The Court also found, based on DNA evidence, that a single batch of lovastatin produced in Winnipeg was made using Aspergillus terreus. In making such a finding, the Court rejected Apotex’s argument that the results were somehow contaminated.
Validity of the Patent
Apotex had the burden to convince the Court, on a balance of probabilities, that the ‘380 Patent was invalid. In this respect, Apotex asserted that the claims of the ‘380 Patent were invalid for: 1) being overly broad; 2) lacking demonstrated and/or soundly predicted utility; 3) lacking novelty based on the existence of lovastatin in a traditional Asian product known as “Red Yeast Rice” (anticipation); and 4) Merck not being the first to invent lovastatin. Each of these allegations were, however, dismissed by the Court.
Of particular interest, the Court noted that Red Yeast Rice would only satisfy the disclosure requirement of the test for anticipation if it could be said that it necessarily produced lovastatin. Based on the evidence, this was not the case.
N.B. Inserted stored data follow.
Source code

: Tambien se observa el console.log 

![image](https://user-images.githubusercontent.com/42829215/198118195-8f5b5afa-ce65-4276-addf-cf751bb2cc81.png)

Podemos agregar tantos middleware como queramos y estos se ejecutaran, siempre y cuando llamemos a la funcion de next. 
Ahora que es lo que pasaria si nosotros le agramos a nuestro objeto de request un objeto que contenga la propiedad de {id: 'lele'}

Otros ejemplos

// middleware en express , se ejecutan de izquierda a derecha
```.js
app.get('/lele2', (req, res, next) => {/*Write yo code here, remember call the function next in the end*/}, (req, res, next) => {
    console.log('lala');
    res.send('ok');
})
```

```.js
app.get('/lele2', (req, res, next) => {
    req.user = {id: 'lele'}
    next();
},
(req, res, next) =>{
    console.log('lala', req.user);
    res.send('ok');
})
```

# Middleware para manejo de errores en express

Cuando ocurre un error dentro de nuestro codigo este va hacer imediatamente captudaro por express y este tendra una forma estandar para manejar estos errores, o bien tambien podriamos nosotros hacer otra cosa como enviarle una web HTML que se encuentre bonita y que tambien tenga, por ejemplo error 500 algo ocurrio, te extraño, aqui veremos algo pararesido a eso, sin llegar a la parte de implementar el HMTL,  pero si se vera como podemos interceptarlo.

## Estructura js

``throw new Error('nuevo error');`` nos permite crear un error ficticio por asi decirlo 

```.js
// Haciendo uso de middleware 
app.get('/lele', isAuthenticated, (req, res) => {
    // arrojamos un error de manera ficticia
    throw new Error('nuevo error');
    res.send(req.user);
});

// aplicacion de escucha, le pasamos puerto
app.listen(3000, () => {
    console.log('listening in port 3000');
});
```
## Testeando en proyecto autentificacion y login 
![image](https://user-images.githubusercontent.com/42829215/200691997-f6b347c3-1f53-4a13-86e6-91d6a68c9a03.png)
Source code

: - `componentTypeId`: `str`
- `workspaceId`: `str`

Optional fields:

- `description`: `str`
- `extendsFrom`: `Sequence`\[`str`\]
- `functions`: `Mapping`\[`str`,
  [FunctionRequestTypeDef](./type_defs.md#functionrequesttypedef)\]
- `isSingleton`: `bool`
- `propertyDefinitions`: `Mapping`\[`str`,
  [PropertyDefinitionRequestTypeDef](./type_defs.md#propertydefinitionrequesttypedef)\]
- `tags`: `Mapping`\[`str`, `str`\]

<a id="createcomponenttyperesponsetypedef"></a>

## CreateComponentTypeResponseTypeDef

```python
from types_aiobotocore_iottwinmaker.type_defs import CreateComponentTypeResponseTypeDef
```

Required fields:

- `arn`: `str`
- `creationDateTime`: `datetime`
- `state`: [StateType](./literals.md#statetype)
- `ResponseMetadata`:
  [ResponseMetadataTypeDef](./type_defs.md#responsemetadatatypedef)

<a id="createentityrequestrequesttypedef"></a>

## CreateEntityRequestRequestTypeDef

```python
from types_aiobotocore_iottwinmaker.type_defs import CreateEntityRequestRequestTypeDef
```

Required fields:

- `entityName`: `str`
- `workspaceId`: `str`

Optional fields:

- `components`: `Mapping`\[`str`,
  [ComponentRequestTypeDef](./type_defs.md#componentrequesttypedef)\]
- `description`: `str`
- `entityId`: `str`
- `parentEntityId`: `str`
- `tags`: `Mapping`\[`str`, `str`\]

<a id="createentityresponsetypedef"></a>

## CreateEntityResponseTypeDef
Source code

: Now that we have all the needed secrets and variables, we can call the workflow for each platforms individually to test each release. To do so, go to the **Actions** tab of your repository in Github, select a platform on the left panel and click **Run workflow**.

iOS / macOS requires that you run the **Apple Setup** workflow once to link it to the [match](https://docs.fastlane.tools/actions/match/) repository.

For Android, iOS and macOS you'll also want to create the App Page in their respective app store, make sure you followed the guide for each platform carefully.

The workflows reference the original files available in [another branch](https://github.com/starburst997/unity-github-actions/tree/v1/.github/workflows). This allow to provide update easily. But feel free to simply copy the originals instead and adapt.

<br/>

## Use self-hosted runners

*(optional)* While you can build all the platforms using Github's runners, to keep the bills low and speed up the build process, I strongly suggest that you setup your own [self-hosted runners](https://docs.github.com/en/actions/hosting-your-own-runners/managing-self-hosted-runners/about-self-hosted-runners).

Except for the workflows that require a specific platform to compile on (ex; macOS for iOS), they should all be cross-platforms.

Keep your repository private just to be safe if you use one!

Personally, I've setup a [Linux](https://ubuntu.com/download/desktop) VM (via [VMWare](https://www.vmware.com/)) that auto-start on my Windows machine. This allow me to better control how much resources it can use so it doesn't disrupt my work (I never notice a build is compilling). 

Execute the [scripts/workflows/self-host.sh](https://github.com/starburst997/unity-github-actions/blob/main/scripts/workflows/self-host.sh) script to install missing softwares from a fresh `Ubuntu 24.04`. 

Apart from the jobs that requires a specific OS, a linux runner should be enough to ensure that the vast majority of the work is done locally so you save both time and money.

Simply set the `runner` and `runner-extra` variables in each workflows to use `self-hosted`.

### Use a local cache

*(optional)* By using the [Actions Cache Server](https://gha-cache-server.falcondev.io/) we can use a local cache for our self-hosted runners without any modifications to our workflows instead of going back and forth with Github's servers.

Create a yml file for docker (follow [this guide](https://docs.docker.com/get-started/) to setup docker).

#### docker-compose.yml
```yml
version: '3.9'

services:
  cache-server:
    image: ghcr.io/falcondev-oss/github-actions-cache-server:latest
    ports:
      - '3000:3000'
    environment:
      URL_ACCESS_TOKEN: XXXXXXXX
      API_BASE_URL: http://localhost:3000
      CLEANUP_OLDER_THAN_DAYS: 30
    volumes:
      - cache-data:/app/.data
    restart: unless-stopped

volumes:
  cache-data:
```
Instead, the evidence was that, given the significant differences in the traditional methods of producing Red Yeast Rice, the existence of lovastatin therein would be a very rare event. As such, there was no anticipation of the subject matter of the claims of the ‘380 Patent.
In the result, given that there was an order bifurcating the liability related issues from the remedies portion of the trial, Merck’s damages are to be determined in a subsequent proceeding.